As a teacher-scholar of technical communication, I center everything I do around my students. Their learning is at the core of my lesson plans, our class discussions, my research, and my writing. I am always thinking of the next thing that I can do to help them become more effective communicators and more confident technical writers. Because of them, I am excited to teach, to innovate in the classroom, and to adjust my plans to their needs. I believe that my students teach me more than I will ever teach them—and I don’t want to stop learning. To establish this relationship, I believe it is my responsibility to honor my students, their writing, and their voices in discussions. I welcome and encourage every voice to speak and share. Because my students will use this course, and their knowledge of writing and revision, in their workplaces, my pedagogical goals as an instructor are geared towards their success beyond my classroom and the walls of academia. Giving them an opportunity to build experiential knowledge through self-directed, authentic learning and through service learning in their community, my students will be prepared to produce quality professional documents.

I include many chances for self-directed creation, application, analysis, synthesis, and evaluation in assignments and discussions. My primary goal as a teacher is to facilitate learning in a natural way for students—to meet them where they are as writers but to help them improve through learning a diverse range of genres and reflecting on the differences in audience between them. This increases student retention of knowledge and encourages them to use that knowledge beyond the four walls of the classroom.

To begin, I foster self-directed, authentic learning for my students. In my classroom and assignments, students use their own interests and experiences and apply course objectives in a meaningful way. To these students, my technical communication course may appear to be another box to check off on their way to getting a degree, a better job, or breaking economic cycles for their family, but positioning their learning into their own world motivates them to use technical writing in a more effective way: as a rhetorical tool that they can use to do things, make things, and be something in that world. For example, students create technical documents that they can use personally, either to showcase their talent and work, or as job application materials. This kind of personalization is valuable because it builds stronger engagement between students and their education and promotes autonomy in their work, a skill that is widely used in the professional field.

Part of authentic learning carries an active component with it, where students examine and evaluate their own writing processes through tiered assignments. Within the classroom, I facilitate class activities that promote this active reflection and evaluation, including group analysis workshops and peer brainstorming sessions, and workshops to draft assignments.  These tiered assignments give students the space to actively work on their projects well before the deadline and teaches them that writing is a process and takes thought and preparation to do well, both useful skills for writing in the workplace. As part of this active learning, I also allow students to choose from a “cafeteria-style” of choices, ranging from audience to genre. This encourages students to think actively about the situation their writing is in and make rhetorical choices.

Authentic learning is assisted by service learning, where students practice what they learn about technical communication in a real-world setting. I expect them to seek out to a community member or organization in any business setting (entrepreneur, non-profit, etc.) and establish a relationship where the student can create a technical document for them. In the past, my students have enjoyed the connections that they have made with the community, and the community members have appreciated the work that my students have done for them.
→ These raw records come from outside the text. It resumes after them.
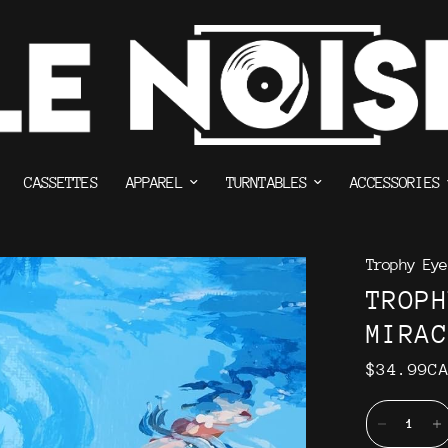
CASSETTES
APPAREL
TURNTABLES
ACCESSORIES
Trophy Eye
TROP
MIRA
$34.99C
Because of my own experience in the field as a professional writer and editor, I feel it is important to prepare students for work as a technical communicators, and it is empowering work because technical communication is a valuable skill set for students to have, regardless of their eventual career choices. Students learn these skills through a variety of written and visual design assignments in print and in virtual spaces. I help students become more comfortable writing in business and multimodal settings to meet the current expectations of many technical writing positions in the field. In my class, they discover and use technological tools that they can utilize in workplace. While their projects are self-directed to encourage creativity and planning, my goal is to include choices of different genres that are commonly used in technical communication for them to choose from. I feel that it is my responsibility to support students in their future job applications with an established, professional online portfolio that demonstrates their versatility as technical writers.

There are just as many teachers in my classroom as there are students, which means that each student brings valuable contributions to the room from their own experience as writers, and we can all learn from them. My position in the classroom is one of facilitator, and as such it is my responsibility to decolonize the space, working with students to create open dialogue and engagement. Students create this through discussions and workshopping, while I am simply there to provide the framework they need to do this in. I am just a facilitator—my students are the real stars of the classroom. They are the ones who rise to my expectations and write more than they ever thought possible. As their instructor I fulfill my responsibility to show them additional tools to do that.